The Board of Governors of the Federal Reserve System’s most recent Supervisory Letter “Guidance on Managing Outsourcing Risk” (“Guidance”), released in December 5, 2013, distills the characteristics, governance, and operations required for a risk management program aimed at monitoring service providers of financial institutions. Specifically, the guidance lays on top of other regulatory guidance on third-party risk to clarify expectations around outsourcing, selection, and management of third party service providers.

Some of the of SR 13-19 requirements include:

  • Development and implementation of risk management programs
  • Service provider compliance with applicable laws, established by the Board
  • Mandated review and update of policies and procedures for outsourced activities

Who does the Guidance apply to?

The Guidance applies to all financial institutions and U.S. operations of foreign bank organizations that are supervised by the Board, no matter the size of the institution. The Board defines any third party or service provider as any outsourced party that has entered into a contractual relationship with any financial institution in order to provide said institution a business function or activity.
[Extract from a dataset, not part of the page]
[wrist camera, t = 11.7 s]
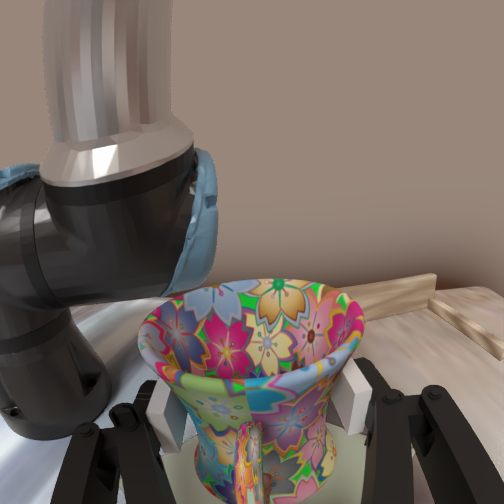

A focus on risk management programs

SR 13-19 expects financial institutions to develop and implement a risk management program for all third party providers that is “commensurate with the level of risk” depending on the financial institutions outsourcing activities.

The program must be established and approved by the institution's board of directors, executed, and reported on. In establishing the program, it is important for each financial institution to review and consider all possible risks - such as compliance, concentration, reputation, country, operational, legal, transaction, strategic, and credit risk- that may arise when partnering with each outsourcing relationship. Once partnered with the third party, it is equally, if not more, important to monitor those potential risks throughout the relationship.

Since this approach is dependent on complexity of the outsourced activities, the Guidance requires that the below elements be part of the financial institution's risk management program for each of its outsourced relationships:

  • Risk assessments: the financial institution should review the outsourced activity and potential relationship prior to engaging, to determine if it is consistent with the overall strategy. This includes reviewing the benefits and risks of outsourcing the activity, as well as the experience of the third party provider and the institutions own ability to manage and oversee the outsourcing.
  • Due diligence and selection of service providers: the financial institution should conduct a review of the third party that includes background, reputation, strategy, financial performance, insurance coverage, as well as the party’s data security and contingency planning policies.
  • Incentive compensation review: the financial institution should review and approve incentive compensation agreements within the outsourcing contracts to ensure the outsourced third party is not encouraged to take risks that could result in reputational damage or litigation.
  • Oversight and monitoring of service providers: procedures should be in place that allow financial institutions to oversee and monitor the third party service providers on a consistent basis. Procedures should include performance metrics, risk – based reporting and monitoring at a level “commensurate with the level of risk.”
  • Business continuity and contingency plans: Contingency plans should be in place for all outsourced activities. The plans should focus on the critical areas of service they are provided and provide alternatives where they are not able to perform. Disaster recovery and business continuity plans for the contracted services should align with the financial institutions and should illustrate responsibilities for maintaining and testing the plan as well as an exit strategy.
  • Contract provisions and considerations: Any and all terms should be written and approved by the financial institutions legal counsel before any relationship is executed. Terms included in the service agreement contain the following elements: scope, cost and compensation, audit rights, performance standards, confidentiality and data security, intellectual property rights, indemnification, default and termination, dispute resolution, liability limits, insurance, customer complaints, business continuity planning, foreign-based services and subcontracting. Relatedly, the SR13 – 19 requirements listed above may require financial institutions to review and update any third party vendor contracts. All contract should include the approval of board of directors, even if this may not have historically been required.

Final thoughts

With the increasing amount of regulation and guidance in the third party risk management space, it is more important than ever to understand the risk presented by the activities of vendors by developing a comprehensive and continuous risk management program.